SOURCE INFORMATION section start
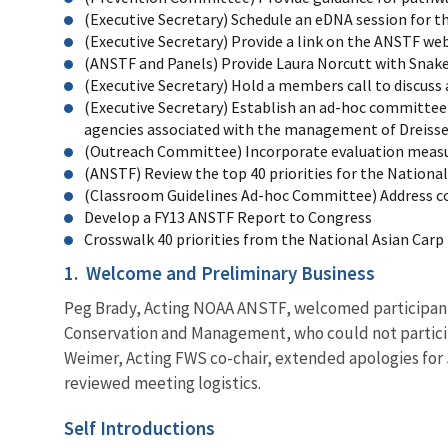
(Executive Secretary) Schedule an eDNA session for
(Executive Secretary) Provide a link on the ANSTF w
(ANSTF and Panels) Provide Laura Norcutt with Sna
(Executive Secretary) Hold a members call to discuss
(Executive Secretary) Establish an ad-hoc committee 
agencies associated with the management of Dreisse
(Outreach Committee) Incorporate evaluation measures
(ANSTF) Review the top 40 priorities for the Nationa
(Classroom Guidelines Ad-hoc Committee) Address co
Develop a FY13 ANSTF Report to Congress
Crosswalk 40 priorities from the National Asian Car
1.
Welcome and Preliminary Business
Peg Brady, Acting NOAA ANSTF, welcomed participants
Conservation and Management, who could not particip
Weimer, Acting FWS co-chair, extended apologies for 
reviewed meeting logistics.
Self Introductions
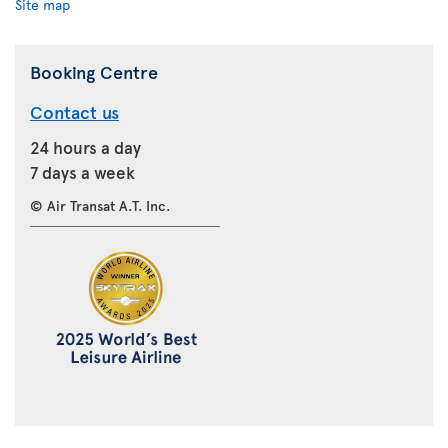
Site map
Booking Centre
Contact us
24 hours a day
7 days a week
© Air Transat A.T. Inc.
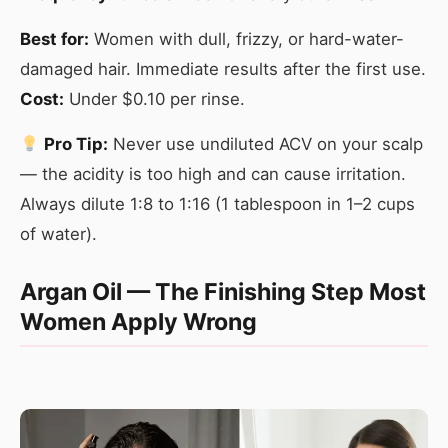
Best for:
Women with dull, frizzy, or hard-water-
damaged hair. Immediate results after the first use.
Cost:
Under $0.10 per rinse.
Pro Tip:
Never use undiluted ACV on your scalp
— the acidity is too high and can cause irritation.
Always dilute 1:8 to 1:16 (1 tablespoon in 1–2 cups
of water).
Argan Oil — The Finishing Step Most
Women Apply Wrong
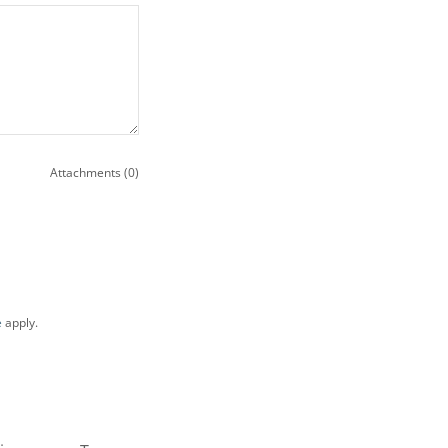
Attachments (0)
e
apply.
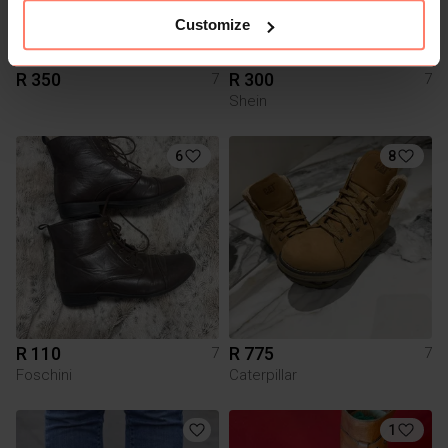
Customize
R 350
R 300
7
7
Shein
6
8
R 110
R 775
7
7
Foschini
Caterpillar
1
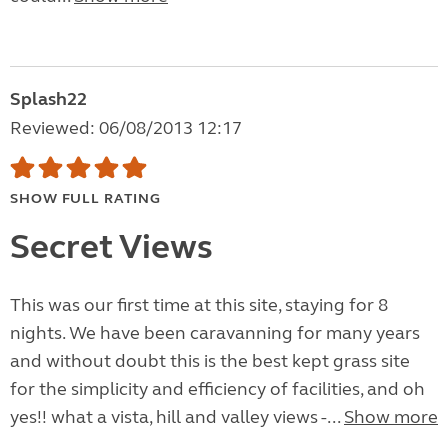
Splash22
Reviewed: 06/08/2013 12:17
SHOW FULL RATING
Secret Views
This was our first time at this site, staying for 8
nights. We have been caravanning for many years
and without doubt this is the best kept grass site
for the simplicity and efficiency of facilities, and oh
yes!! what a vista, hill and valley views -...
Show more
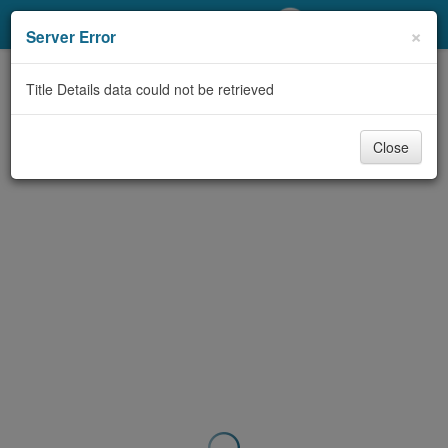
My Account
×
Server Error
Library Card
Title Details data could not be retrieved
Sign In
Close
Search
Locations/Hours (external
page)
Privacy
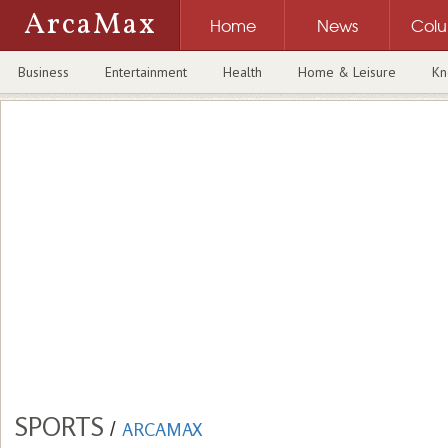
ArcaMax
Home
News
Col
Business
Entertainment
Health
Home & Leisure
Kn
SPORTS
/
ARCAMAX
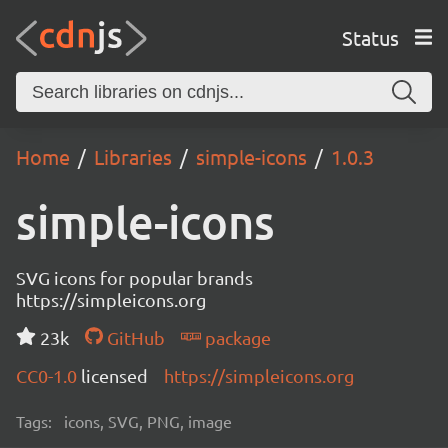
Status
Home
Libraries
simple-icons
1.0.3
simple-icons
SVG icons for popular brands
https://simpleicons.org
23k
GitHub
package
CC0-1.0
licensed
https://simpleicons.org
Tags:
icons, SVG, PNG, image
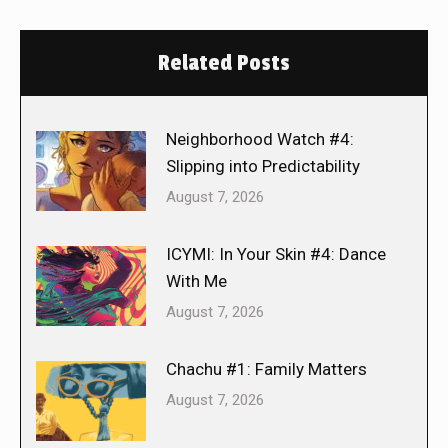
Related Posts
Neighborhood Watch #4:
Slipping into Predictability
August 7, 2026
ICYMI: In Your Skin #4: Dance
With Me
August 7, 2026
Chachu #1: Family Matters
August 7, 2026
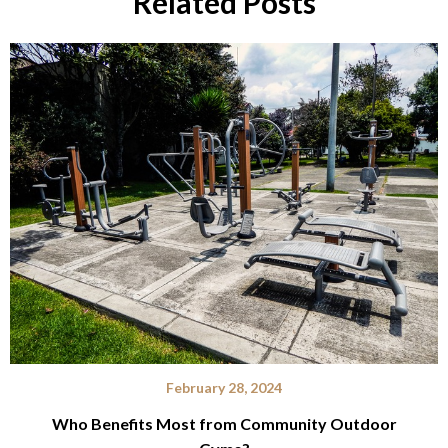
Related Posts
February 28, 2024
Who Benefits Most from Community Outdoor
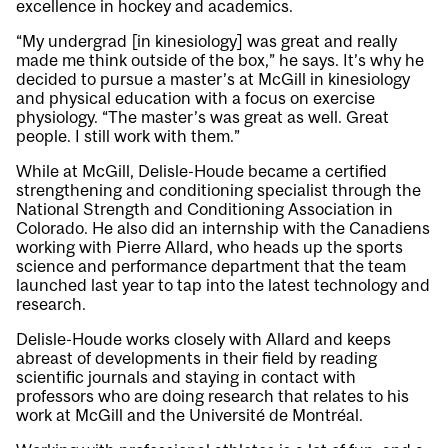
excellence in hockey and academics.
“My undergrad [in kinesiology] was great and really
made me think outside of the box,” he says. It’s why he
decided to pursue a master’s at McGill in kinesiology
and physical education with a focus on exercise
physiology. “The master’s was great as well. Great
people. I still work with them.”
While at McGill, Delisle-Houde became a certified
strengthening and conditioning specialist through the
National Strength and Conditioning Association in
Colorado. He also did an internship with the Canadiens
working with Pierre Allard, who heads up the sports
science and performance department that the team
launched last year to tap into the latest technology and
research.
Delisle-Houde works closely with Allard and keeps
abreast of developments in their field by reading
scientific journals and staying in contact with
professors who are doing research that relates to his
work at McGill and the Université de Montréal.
SOURCE INFORMATION section end
SOURCE INFORMATION section start
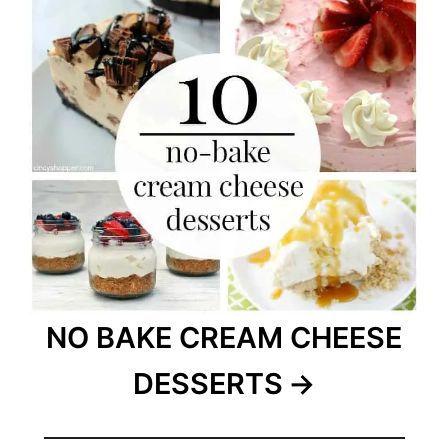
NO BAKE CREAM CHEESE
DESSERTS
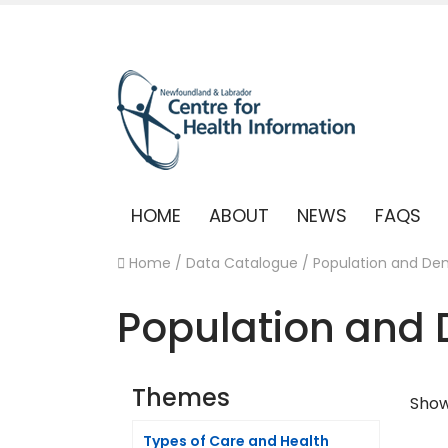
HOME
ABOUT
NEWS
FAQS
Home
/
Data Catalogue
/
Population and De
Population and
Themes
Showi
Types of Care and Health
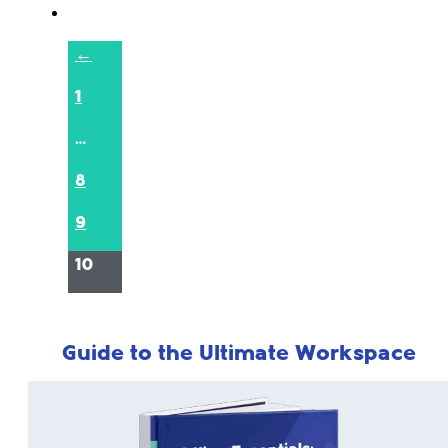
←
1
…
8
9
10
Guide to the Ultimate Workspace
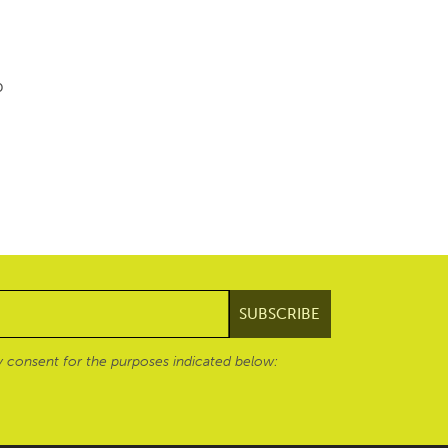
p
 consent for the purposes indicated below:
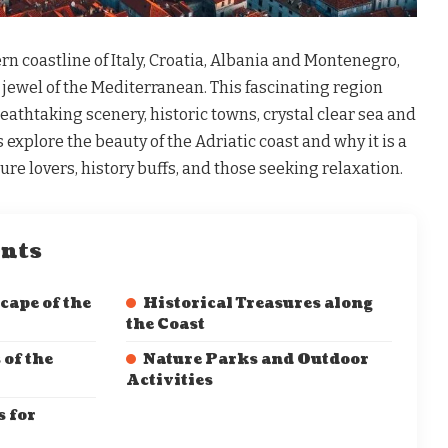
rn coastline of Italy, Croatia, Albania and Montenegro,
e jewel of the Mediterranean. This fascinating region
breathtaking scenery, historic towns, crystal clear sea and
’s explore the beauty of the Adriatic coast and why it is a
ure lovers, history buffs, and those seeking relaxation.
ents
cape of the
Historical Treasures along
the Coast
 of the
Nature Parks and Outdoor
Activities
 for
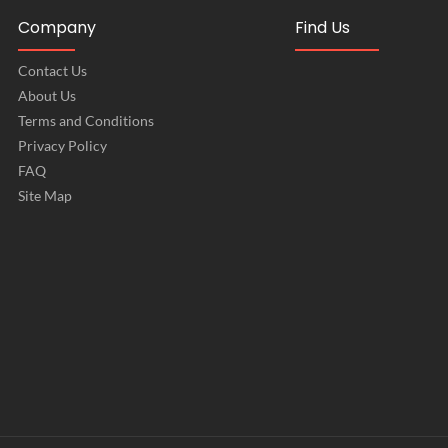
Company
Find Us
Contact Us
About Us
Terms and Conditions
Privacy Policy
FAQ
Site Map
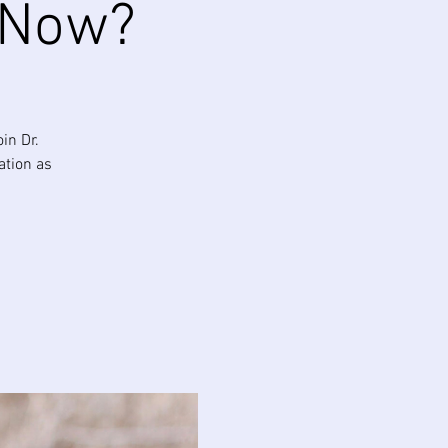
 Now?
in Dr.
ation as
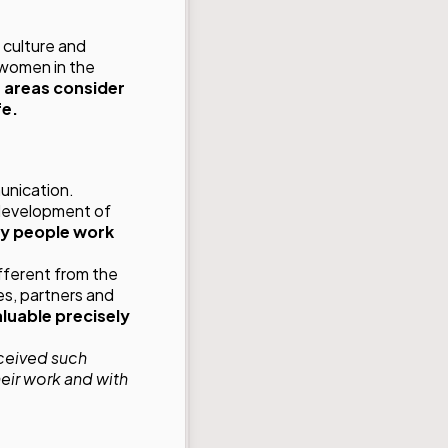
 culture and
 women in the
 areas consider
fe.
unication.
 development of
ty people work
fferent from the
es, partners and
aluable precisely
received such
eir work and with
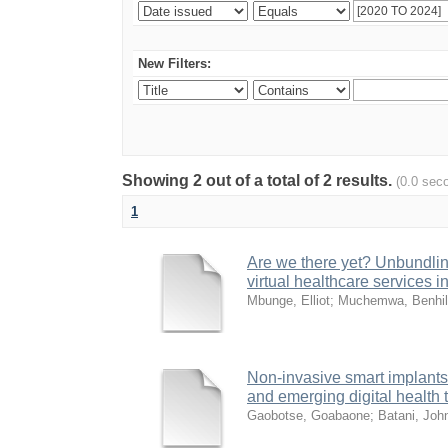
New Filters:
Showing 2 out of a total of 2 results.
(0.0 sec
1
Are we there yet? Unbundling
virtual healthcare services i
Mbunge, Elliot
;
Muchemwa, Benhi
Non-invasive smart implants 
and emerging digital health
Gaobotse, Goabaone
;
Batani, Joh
SOURCE INFORMATION section end
Give the lines between the one holding "NO BAKE CREAM CHEESE" and the one holding "consent for the", inclusive, as a JSON list of strings, one string per line, with blank lines skipped. Leave the pictures out of the list.

▶ _EXERCISE SOLUTION_
[
  "NO BAKE CREAM CHEESE",
  "DESSERTS",
  "HOME",
  "ABOUT",
  "NEWS",
  "FAQS",
  "Home",
  "/",
  "Data Catalogue",
  "/",
  "Population and De",
  "Population and",
  "Themes",
  "Showi",
  "Types of Care and Health",
  "←",
  "1",
  "…",
  "8",
  "9",
  "10",
  "Guide to the Ultimate Workspace",
  "p",
  " consent for the purposes indicated below:"
]